Dataset records START

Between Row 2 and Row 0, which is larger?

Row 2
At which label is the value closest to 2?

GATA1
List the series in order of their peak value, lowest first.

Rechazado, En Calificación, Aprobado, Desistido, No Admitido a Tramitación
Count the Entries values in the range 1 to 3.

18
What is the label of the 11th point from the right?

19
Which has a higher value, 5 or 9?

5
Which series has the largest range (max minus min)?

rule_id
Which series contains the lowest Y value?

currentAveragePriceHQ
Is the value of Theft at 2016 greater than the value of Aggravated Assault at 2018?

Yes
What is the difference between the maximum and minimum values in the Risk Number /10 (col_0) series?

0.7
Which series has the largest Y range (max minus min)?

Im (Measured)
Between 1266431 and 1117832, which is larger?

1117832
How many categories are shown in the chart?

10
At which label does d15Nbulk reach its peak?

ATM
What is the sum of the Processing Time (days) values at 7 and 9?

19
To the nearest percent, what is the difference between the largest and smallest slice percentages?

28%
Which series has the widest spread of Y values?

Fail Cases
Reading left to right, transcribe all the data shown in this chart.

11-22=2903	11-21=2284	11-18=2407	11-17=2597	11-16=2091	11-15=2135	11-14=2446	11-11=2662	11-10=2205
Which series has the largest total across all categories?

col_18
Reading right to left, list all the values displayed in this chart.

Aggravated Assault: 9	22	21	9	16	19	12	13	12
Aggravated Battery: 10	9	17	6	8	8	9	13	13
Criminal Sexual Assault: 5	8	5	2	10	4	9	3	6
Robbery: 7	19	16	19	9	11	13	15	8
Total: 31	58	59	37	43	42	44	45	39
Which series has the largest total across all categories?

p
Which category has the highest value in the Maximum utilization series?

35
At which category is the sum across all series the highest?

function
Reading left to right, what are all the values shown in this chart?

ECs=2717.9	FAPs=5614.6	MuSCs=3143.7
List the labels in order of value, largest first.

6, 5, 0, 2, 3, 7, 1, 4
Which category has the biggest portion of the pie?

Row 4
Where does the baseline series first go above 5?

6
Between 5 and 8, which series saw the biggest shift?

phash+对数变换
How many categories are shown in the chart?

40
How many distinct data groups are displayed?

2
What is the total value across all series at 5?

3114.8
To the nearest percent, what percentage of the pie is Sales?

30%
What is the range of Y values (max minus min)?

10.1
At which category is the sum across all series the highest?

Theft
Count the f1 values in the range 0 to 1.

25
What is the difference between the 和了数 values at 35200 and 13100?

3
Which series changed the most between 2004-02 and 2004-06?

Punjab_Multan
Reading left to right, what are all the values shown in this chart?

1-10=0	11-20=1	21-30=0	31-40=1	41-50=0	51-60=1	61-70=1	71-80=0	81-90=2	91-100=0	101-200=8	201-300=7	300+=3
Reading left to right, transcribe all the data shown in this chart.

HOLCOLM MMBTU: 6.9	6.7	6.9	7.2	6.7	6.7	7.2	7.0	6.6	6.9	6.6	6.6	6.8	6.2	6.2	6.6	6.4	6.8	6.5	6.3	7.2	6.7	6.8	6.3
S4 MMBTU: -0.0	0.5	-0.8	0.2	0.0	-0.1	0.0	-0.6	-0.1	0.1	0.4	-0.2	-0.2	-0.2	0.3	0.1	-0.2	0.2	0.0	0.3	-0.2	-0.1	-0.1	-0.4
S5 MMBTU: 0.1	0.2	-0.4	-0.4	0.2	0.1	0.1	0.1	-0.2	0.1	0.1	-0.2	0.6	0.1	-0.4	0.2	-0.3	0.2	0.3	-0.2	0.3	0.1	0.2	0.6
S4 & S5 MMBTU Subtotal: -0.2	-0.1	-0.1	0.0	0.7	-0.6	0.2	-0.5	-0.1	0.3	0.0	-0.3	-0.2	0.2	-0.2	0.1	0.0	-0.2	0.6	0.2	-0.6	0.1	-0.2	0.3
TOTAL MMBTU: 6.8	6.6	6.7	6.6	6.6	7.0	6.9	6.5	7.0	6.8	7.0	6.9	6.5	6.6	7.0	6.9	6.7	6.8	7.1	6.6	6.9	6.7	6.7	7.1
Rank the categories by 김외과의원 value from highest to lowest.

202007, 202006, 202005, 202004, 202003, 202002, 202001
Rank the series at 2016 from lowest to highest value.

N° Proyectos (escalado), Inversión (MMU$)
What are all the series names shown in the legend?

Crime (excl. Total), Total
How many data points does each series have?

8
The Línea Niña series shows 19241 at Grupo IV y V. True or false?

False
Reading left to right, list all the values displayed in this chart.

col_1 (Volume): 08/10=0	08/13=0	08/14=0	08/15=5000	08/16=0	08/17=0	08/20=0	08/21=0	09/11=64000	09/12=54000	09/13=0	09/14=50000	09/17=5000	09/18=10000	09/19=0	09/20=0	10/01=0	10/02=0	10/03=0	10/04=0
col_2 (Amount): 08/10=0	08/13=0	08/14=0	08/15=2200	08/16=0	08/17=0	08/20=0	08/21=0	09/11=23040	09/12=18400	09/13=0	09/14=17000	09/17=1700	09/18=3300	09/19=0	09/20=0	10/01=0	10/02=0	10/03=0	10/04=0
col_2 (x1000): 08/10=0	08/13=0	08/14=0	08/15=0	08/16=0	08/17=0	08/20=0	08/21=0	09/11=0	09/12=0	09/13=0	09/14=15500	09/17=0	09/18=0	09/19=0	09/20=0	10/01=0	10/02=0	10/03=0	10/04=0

Dataset records END

> _Exercise instructions_: Rewrite all of the lines above, putting "graph" in place of "chart" every time it appears and leaving everything else unchanged.

> _Result of this exercise_:
Between Row 2 and Row 0, which is larger?

Row 2
At which label is the value closest to 2?

GATA1
List the series in order of their peak value, lowest first.

Rechazado, En Calificación, Aprobado, Desistido, No Admitido a Tramitación
Count the Entries values in the range 1 to 3.

18
What is the label of the 11th point from the right?

19
Which has a higher value, 5 or 9?

5
Which series has the largest range (max minus min)?

rule_id
Which series contains the lowest Y value?

currentAveragePriceHQ
Is the value of Theft at 2016 greater than the value of Aggravated Assault at 2018?

Yes
What is the difference between the maximum and minimum values in the Risk Number /10 (col_0) series?

0.7
Which series has the largest Y range (max minus min)?

Im (Measured)
Between 1266431 and 1117832, which is larger?

1117832
How many categories are shown in the graph?

10
At which label does d15Nbulk reach its peak?

ATM
What is the sum of the Processing Time (days) values at 7 and 9?

19
To the nearest percent, what is the difference between the largest and smallest slice percentages?

28%
Which series has the widest spread of Y values?

Fail Cases
Reading left to right, transcribe all the data shown in this graph.

11-22=2903	11-21=2284	11-18=2407	11-17=2597	11-16=2091	11-15=2135	11-14=2446	11-11=2662	11-10=2205
Which series has the largest total across all categories?

col_18
Reading right to left, list all the values displayed in this graph.

Aggravated Assault: 9	22	21	9	16	19	12	13	12
Aggravated Battery: 10	9	17	6	8	8	9	13	13
Criminal Sexual Assault: 5	8	5	2	10	4	9	3	6
Robbery: 7	19	16	19	9	11	13	15	8
Total: 31	58	59	37	43	42	44	45	39
Which series has the largest total across all categories?

p
Which category has the highest value in the Maximum utilization series?

35
At which category is the sum across all series the highest?

function
Reading left to right, what are all the values shown in this graph?

ECs=2717.9	FAPs=5614.6	MuSCs=3143.7
List the labels in order of value, largest first.

6, 5, 0, 2, 3, 7, 1, 4
Which category has the biggest portion of the pie?

Row 4
Where does the baseline series first go above 5?

6
Between 5 and 8, which series saw the biggest shift?

phash+对数变换
How many categories are shown in the graph?

40
How many distinct data groups are displayed?

2
What is the total value across all series at 5?

3114.8
To the nearest percent, what percentage of the pie is Sales?

30%
What is the range of Y values (max minus min)?

10.1
At which category is the sum across all series the highest?

Theft
Count the f1 values in the range 0 to 1.

25
What is the difference between the 和了数 values at 35200 and 13100?

3
Which series changed the most between 2004-02 and 2004-06?

Punjab_Multan
Reading left to right, what are all the values shown in this graph?

1-10=0	11-20=1	21-30=0	31-40=1	41-50=0	51-60=1	61-70=1	71-80=0	81-90=2	91-100=0	101-200=8	201-300=7	300+=3
Reading left to right, transcribe all the data shown in this graph.

HOLCOLM MMBTU: 6.9	6.7	6.9	7.2	6.7	6.7	7.2	7.0	6.6	6.9	6.6	6.6	6.8	6.2	6.2	6.6	6.4	6.8	6.5	6.3	7.2	6.7	6.8	6.3
S4 MMBTU: -0.0	0.5	-0.8	0.2	0.0	-0.1	0.0	-0.6	-0.1	0.1	0.4	-0.2	-0.2	-0.2	0.3	0.1	-0.2	0.2	0.0	0.3	-0.2	-0.1	-0.1	-0.4
S5 MMBTU: 0.1	0.2	-0.4	-0.4	0.2	0.1	0.1	0.1	-0.2	0.1	0.1	-0.2	0.6	0.1	-0.4	0.2	-0.3	0.2	0.3	-0.2	0.3	0.1	0.2	0.6
S4 & S5 MMBTU Subtotal: -0.2	-0.1	-0.1	0.0	0.7	-0.6	0.2	-0.5	-0.1	0.3	0.0	-0.3	-0.2	0.2	-0.2	0.1	0.0	-0.2	0.6	0.2	-0.6	0.1	-0.2	0.3
TOTAL MMBTU: 6.8	6.6	6.7	6.6	6.6	7.0	6.9	6.5	7.0	6.8	7.0	6.9	6.5	6.6	7.0	6.9	6.7	6.8	7.1	6.6	6.9	6.7	6.7	7.1
Rank the categories by 김외과의원 value from highest to lowest.

202007, 202006, 202005, 202004, 202003, 202002, 202001
Rank the series at 2016 from lowest to highest value.

N° Proyectos (escalado), Inversión (MMU$)
What are all the series names shown in the legend?

Crime (excl. Total), Total
How many data points does each series have?

8
The Línea Niña series shows 19241 at Grupo IV y V. True or false?

False
Reading left to right, list all the values displayed in this graph.

col_1 (Volume): 08/10=0	08/13=0	08/14=0	08/15=5000	08/16=0	08/17=0	08/20=0	08/21=0	09/11=64000	09/12=54000	09/13=0	09/14=50000	09/17=5000	09/18=10000	09/19=0	09/20=0	10/01=0	10/02=0	10/03=0	10/04=0
col_2 (Amount): 08/10=0	08/13=0	08/14=0	08/15=2200	08/16=0	08/17=0	08/20=0	08/21=0	09/11=23040	09/12=18400	09/13=0	09/14=17000	09/17=1700	09/18=3300	09/19=0	09/20=0	10/01=0	10/02=0	10/03=0	10/04=0
col_2 (x1000): 08/10=0	08/13=0	08/14=0	08/15=0	08/16=0	08/17=0	08/20=0	08/21=0	09/11=0	09/12=0	09/13=0	09/14=15500	09/17=0	09/18=0	09/19=0	09/20=0	10/01=0	10/02=0	10/03=0	10/04=0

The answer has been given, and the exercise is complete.